**Problem statement:**
Set down each record below precisely, skipping the pictures.

[[ Information supplied open ]]

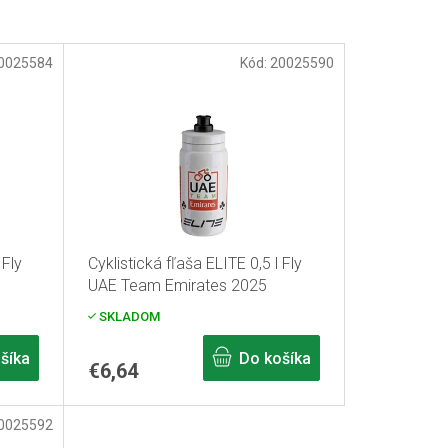
0025584
Kód:
20025590
 Fly
Cyklistická fľaša ELITE 0,5 l Fly
UAE Team Emirates 2025
SKLADOM
šíka
Do košíka
€6,64
0025592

[[ Information supplied closed ]]

**Exercise answer:**
0025584
Kód:
20025590
 Fly
Cyklistická fľaša ELITE 0,5 l Fly
UAE Team Emirates 2025
SKLADOM
šíka
Do košíka
€6,64
0025592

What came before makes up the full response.